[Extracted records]
════

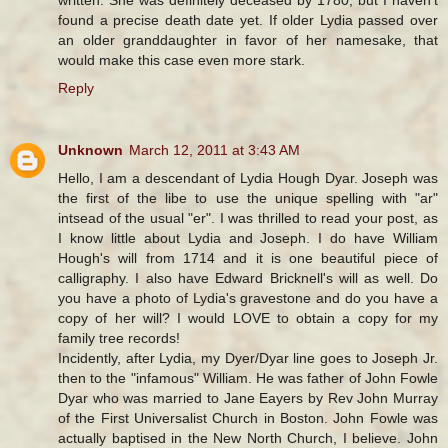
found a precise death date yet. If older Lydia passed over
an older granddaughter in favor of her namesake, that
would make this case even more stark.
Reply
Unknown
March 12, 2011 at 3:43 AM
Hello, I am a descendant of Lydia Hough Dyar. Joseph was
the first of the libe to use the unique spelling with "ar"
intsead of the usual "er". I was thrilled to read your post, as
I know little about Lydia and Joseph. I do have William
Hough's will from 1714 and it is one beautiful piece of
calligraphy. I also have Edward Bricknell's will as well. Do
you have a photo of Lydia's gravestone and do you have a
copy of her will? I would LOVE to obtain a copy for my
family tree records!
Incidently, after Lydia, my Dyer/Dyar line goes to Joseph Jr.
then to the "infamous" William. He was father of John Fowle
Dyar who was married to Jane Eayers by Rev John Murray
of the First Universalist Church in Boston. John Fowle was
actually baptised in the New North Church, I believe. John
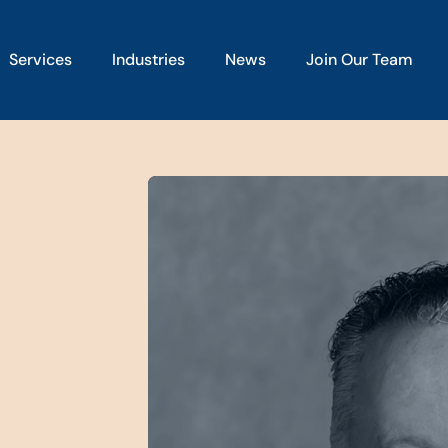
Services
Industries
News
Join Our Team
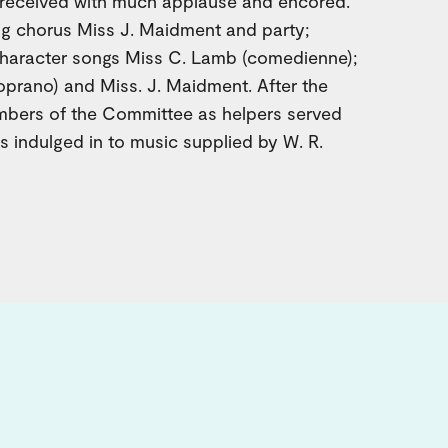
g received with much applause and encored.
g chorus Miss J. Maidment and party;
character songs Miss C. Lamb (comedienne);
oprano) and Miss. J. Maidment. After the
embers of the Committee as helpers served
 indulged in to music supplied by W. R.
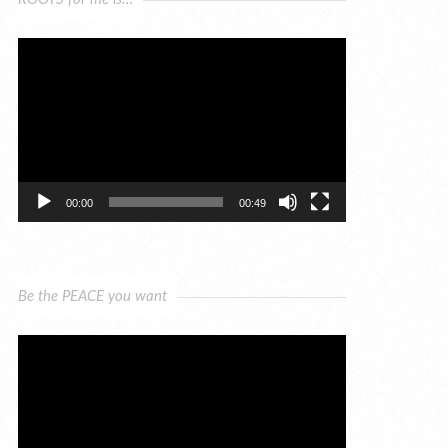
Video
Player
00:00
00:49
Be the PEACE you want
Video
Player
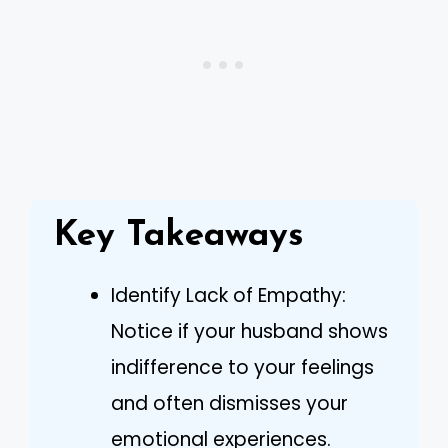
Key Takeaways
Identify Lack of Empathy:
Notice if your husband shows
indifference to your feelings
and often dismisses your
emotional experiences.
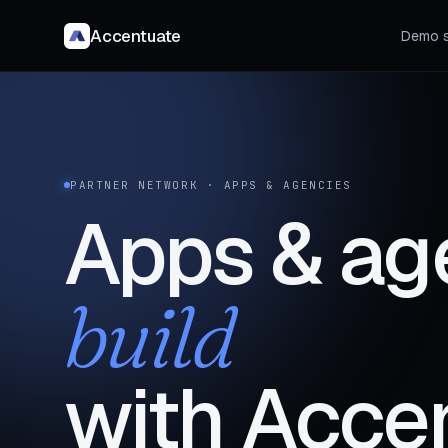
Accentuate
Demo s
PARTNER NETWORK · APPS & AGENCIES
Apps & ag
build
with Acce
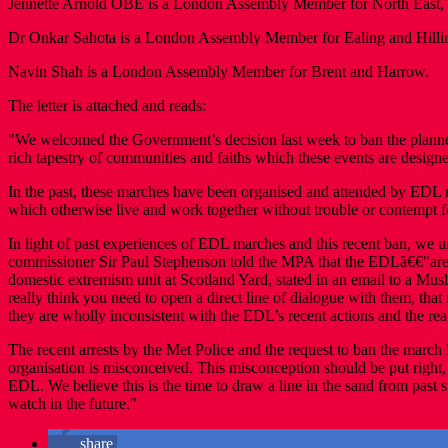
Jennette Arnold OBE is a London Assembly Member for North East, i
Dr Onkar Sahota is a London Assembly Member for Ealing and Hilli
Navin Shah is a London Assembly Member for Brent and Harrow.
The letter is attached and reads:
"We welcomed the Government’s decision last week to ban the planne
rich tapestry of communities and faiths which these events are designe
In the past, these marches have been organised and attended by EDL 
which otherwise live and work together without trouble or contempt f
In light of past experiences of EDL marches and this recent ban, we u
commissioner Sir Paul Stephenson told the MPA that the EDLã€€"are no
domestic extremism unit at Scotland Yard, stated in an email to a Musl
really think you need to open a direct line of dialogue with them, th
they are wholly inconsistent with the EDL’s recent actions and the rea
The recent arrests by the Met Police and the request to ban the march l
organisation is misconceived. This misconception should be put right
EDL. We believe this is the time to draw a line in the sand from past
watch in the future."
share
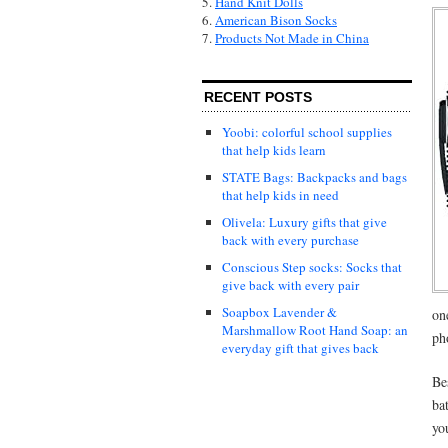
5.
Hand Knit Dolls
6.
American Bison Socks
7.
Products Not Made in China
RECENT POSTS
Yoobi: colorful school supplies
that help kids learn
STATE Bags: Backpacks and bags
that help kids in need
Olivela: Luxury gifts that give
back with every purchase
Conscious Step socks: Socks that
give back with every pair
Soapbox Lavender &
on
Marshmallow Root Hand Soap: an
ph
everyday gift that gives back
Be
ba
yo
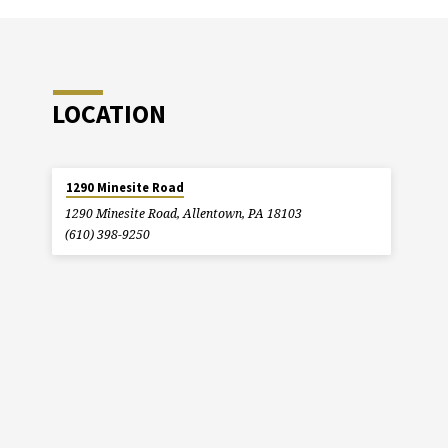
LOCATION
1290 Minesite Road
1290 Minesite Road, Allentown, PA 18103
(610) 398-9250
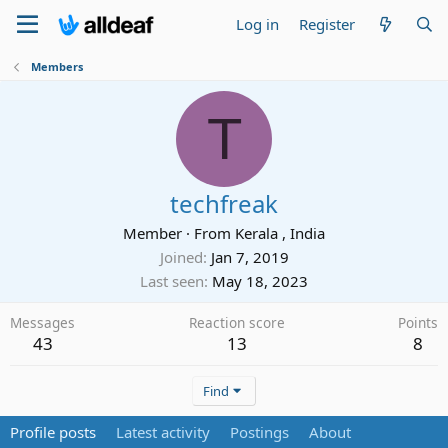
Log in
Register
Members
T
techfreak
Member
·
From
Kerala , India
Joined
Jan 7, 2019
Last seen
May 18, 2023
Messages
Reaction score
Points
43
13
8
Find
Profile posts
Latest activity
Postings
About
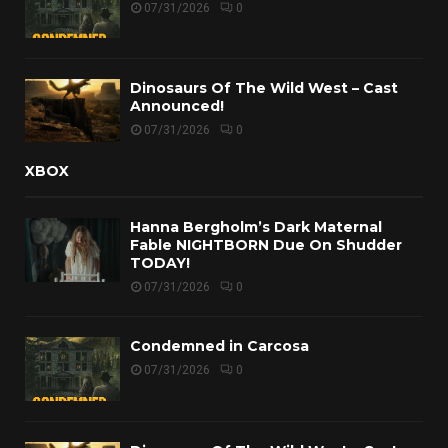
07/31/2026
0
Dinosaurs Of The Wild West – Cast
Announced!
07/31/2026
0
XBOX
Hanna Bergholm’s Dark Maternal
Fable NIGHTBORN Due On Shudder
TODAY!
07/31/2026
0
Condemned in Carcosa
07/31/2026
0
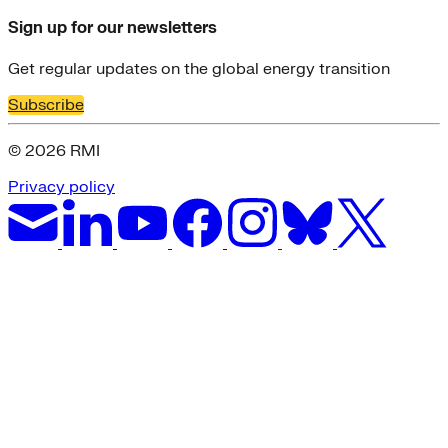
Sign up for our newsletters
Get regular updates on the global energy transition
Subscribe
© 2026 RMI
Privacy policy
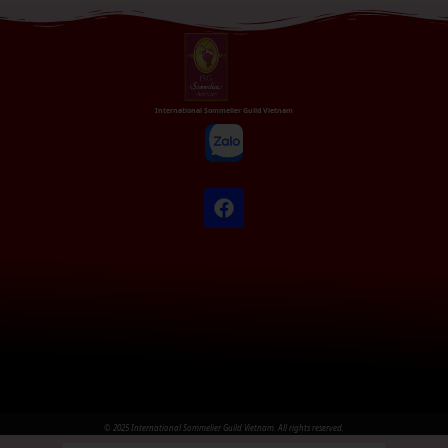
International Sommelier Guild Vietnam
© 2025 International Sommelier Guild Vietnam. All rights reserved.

════

__WHAT TO PRODUCE__:
Reproduce each record above by retyping it exactly; omit all images.

__TASK RESULT__:
found a precise death date yet. If older Lydia passed over
an older granddaughter in favor of her namesake, that
would make this case even more stark.
Reply
Unknown
March 12, 2011 at 3:43 AM
Hello, I am a descendant of Lydia Hough Dyar. Joseph was
the first of the libe to use the unique spelling with "ar"
intsead of the usual "er". I was thrilled to read your post, as
I know little about Lydia and Joseph. I do have William
Hough's will from 1714 and it is one beautiful piece of
calligraphy. I also have Edward Bricknell's will as well. Do
you have a photo of Lydia's gravestone and do you have a
copy of her will? I would LOVE to obtain a copy for my
family tree records!
Incidently, after Lydia, my Dyer/Dyar line goes to Joseph Jr.
then to the "infamous" William. He was father of John Fowle
Dyar who was married to Jane Eayers by Rev John Murray
of the First Universalist Church in Boston. John Fowle was
actually baptised in the New North Church, I believe. John
Services
Industries
News
Join Our Team
g received with much applause and encored.
g chorus Miss J. Maidment and party;
character songs Miss C. Lamb (comedienne);
oprano) and Miss. J. Maidment. After the
embers of the Committee as helpers served
 indulged in to music supplied by W. R.
Video
Player
00:00
00:49
Be the PEACE you want
Video
Player
Key Takeaways
Identify Lack of Empathy:
Notice if your husband shows
indifference to your feelings
and often dismisses your
emotional experiences.
Accentuate
Demo s
PARTNER NETWORK · APPS & AGENCIES
Apps & ag
build
with Acce
Jennette Arnold OBE is a London Assembly Member for North East, i
Dr Onkar Sahota is a London Assembly Member for Ealing and Hilli
Navin Shah is a London Assembly Member for Brent and Harrow.
The letter is attached and reads:
"We welcomed the Government’s decision last week to ban the planne
rich tapestry of communities and faiths which these events are designe
In the past, these marches have been organised and attended by EDL 
which otherwise live and work together without trouble or contempt f
In light of past experiences of EDL marches and this recent ban, we u
commissioner Sir Paul Stephenson told the MPA that the EDLã€€"are no
domestic extremism unit at Scotland Yard, stated in an email to a Musl
really think you need to open a direct line of dialogue with them, th
they are wholly inconsistent with the EDL’s recent actions and the rea
The recent arrests by the Met Police and the request to ban the march l
organisation is misconceived. This misconception should be put right
EDL. We believe this is the time to draw a line in the sand from past
watch in the future."
share
5.
Hand Knit Dolls
6.
American Bison Socks
7.
Products Not Made in China
RECENT POSTS
Yoobi: colorful school supplies
that help kids learn
STATE Bags: Backpacks and bags
that help kids in need
Olivela: Luxury gifts that give
back with every purchase
Conscious Step socks: Socks that
give back with every pair
Soapbox Lavender &
on
Marshmallow Root Hand Soap: an
ph
everyday gift that gives back
Be
ba
yo
LOCATION
1290 Minesite Road
1290 Minesite Road, Allentown, PA 18103
(610) 398-9250
Log in
Register
Members
T
techfreak
Member
·
From
Kerala , India
Joined
Jan 7, 2019
Last seen
May 18, 2023
Messages
Reaction score
Points
43
13
8
Find
Profile posts
Latest activity
Postings
About
07/31/2026
0
Dinosaurs Of The Wild West – Cast
Announced!
07/31/2026
0
XBOX
Hanna Bergholm’s Dark Maternal
Fable NIGHTBORN Due On Shudder
TODAY!
07/31/2026
0
Condemned in Carcosa
07/31/2026
0
Sign up for our newsletters
Get regular updates on the global energy transition
Subscribe
© 2026 RMI
Privacy policy
International Sommelier Guild Vietnam
© 2025 International Sommelier Guild Vietnam. All rights reserved.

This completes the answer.